Am Ausgang der Hölle
Bei Daisy Chainsaw knapp entkommen, macht Katrina J. Garside als Queen Adreena weiter
Heute stellt sie einfach keine Fragen mehr. Nicht sich und auch nicht mehr der Welt und vor allem nie wieder wie damals. In die Berge ist sie geflohen vor sieben Jahren, Hals über Kopf, und hat in klarer Luft nach Antworten geschrien und gewinselt. Warum Daisy Chainsaw, diese verfluchte und wunderbare Band sie in die Selbstzerstörung trieb und wo der Ausgang der Hölle sei. „Heute weiß ich, dass es keine Antworten gibt. Dass ich mich gehen lassen muss und nicht an Fragen denken darf, damit es mir wenigstens manchmal einigermaßen geht. Ich habe nichts mehr zu verlieren, ich bin transparent, wie Luft, niemand kann mich noch verletzen.“ Dann lacht Katrina Jane Garside kurz und schrill, trinkt einen Kübel Wasser wie der Säufer seinen Schnaps, zupft sich an ihrem Kleid, rauft sich die Haare, verschmiert ihren Lippenstift, lächelt wie Lolita on dope und klemmt sich dann die Hände zwischen die Beine.
Doch wehe, wenn sie losgelassen. Dann ist kein Mitleid mehr, nicht mit ihr und erst recht nicht mit den Zuhörern. Dann ist sie Queen Adreena, dirigiert ihren Hofstaat und gerät dabei selbst außer Kontrolle. Windet sich im gedichteten Elend und im hämmernden Lärm, macht uns erst gierige Blicke und streut gleich Salz in unsere Augen.
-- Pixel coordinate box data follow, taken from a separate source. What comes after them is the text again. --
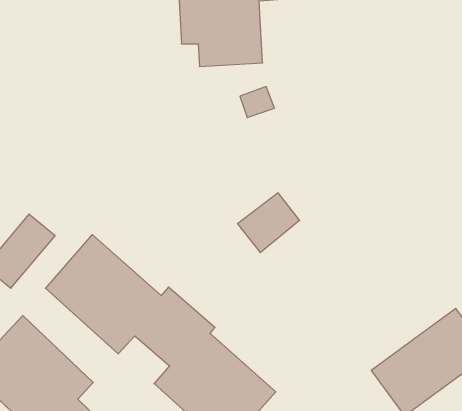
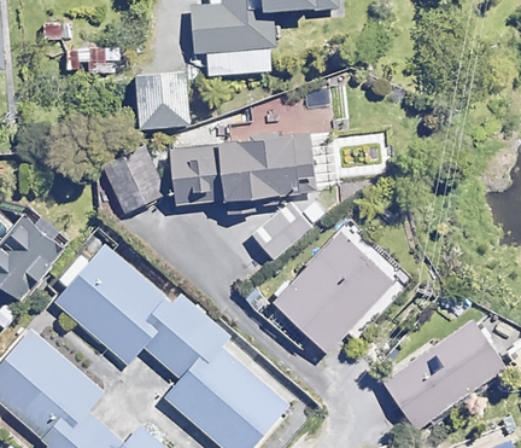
building: none -> [133,74,189,127]
building: none -> [171,130,312,216]
building: none -> [106,149,169,213]
building: none -> [273,228,394,350]

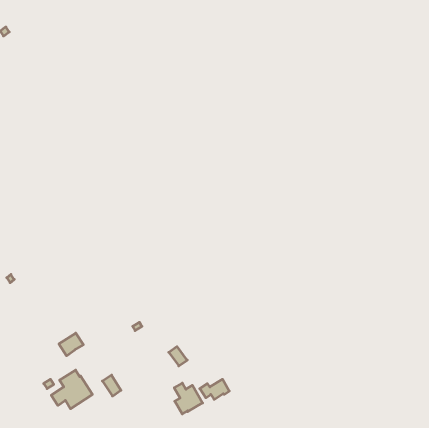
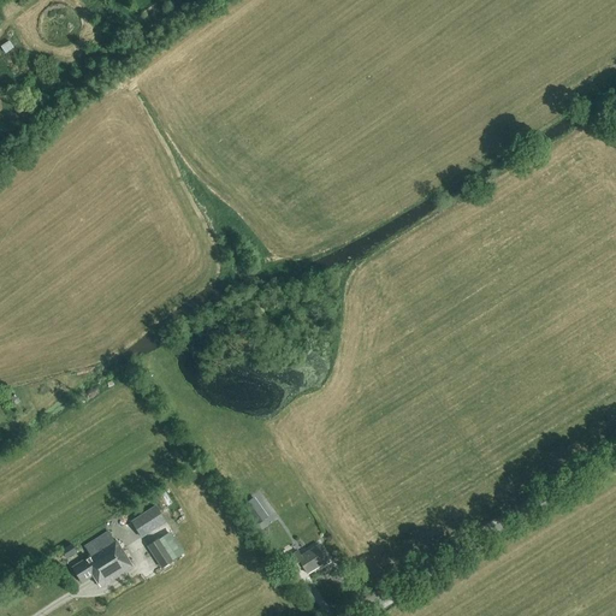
building: [59,333,83,356] -> [132,505,167,538]
building: [174,383,203,414] -> none

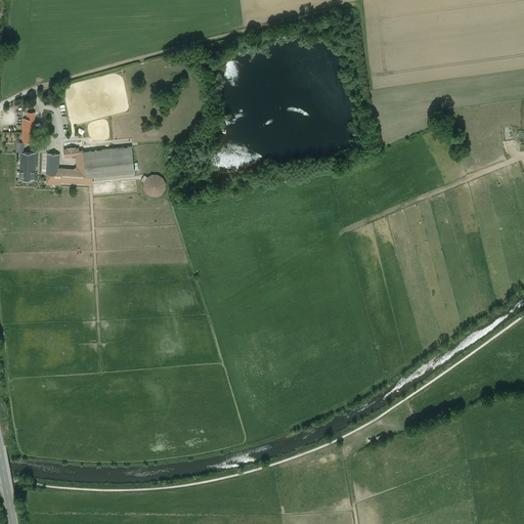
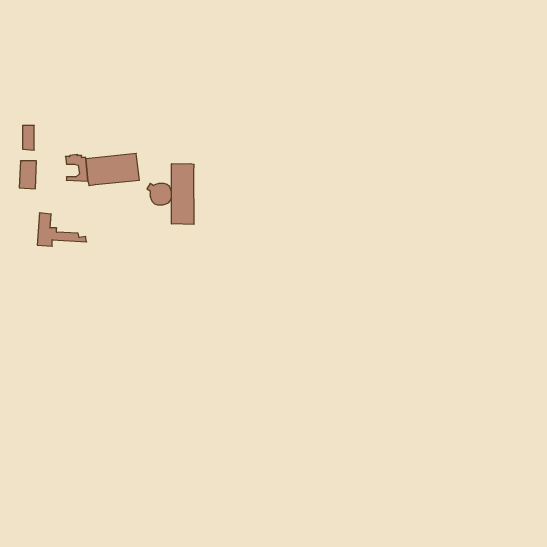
building: [45,155,92,186] -> [37,213,87,246]
building: none -> [172,164,194,224]

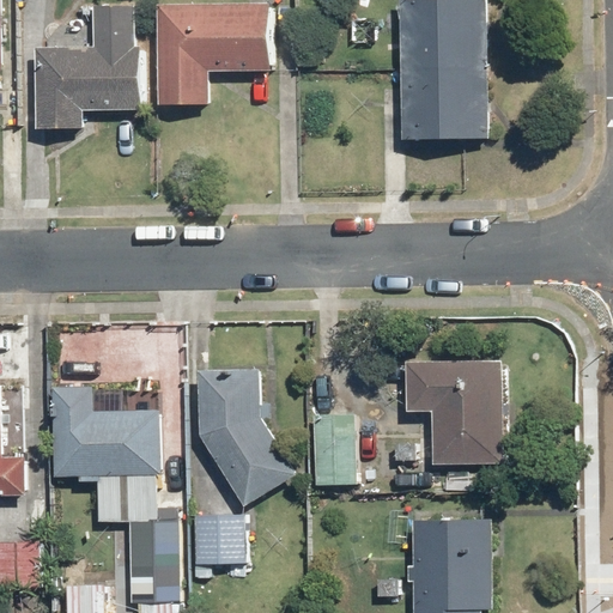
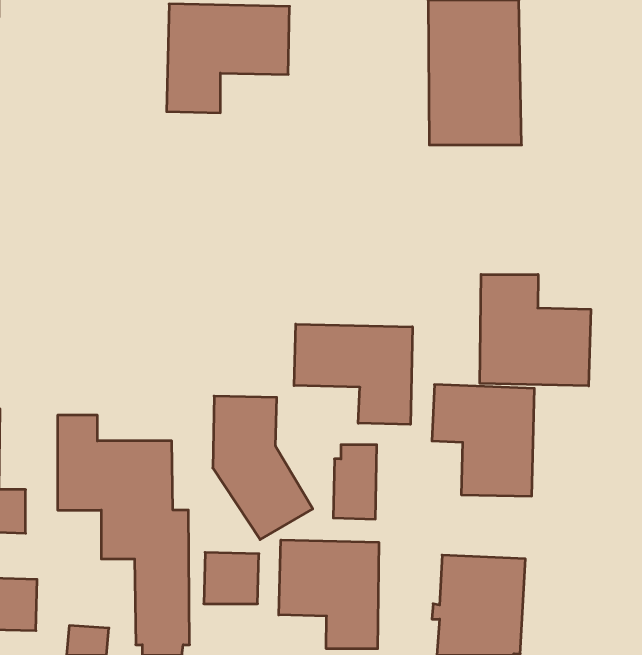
building: [34,8,141,128] -> none
building: none -> [480,274,591,386]
building: none -> [294,324,412,424]
building: none -> [279,540,379,649]

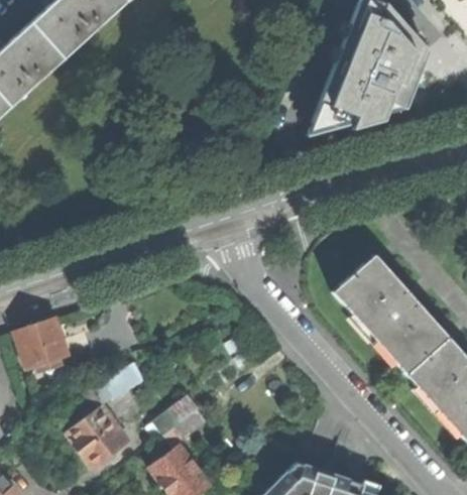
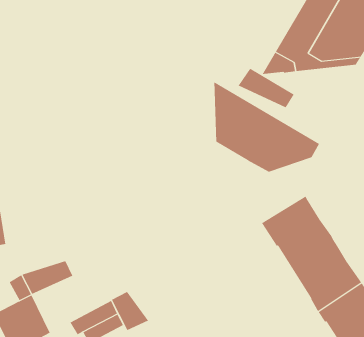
building: none -> [238,68,295,108]
building: none -> [214,81,320,173]
building: none -> [111,291,149,331]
Auf der Bühne, sagt Katrina Jane, fühle sie sich oft „wie ein Spastiker am Haken, der nur dann weg darf, wenn alle anderen sich noch schlimmer fühlen“. Meist darf sie weg. Wer bei Tori Amos nur glaubt zu ahnen, was einen Triebtäter treibt, der weiß es hier und trägt das Mördermesser gleich noch in der feuchten Hand. Dass sie jetzt mit Crispin Gray, dem Gitarristen jener Daisy Chainsaw, ein Album von morbider Grandezza aufgenommen hat, ist wohl Schicksal, kein Plan. „Zusammen bilden wir einen magischen Zirkel. Tritt einer von uns aus dem hinaus, werden beide zu einem Nichts.“ Was die längste Zeit des Jahres der Fall ist – ein Riesendrama, dieses Leben, wenn die Bühne fern ist? „Nicht nur dann. Was mache ich da schon? Ein bisschen Steptanz, und ich zeig meinen Slip. Dann geh ich heim.“ Jetzt lacht sie wieder und zieht ihr Kleidchen hoch. Danach gehen wir heim. Irgendwie unruhig.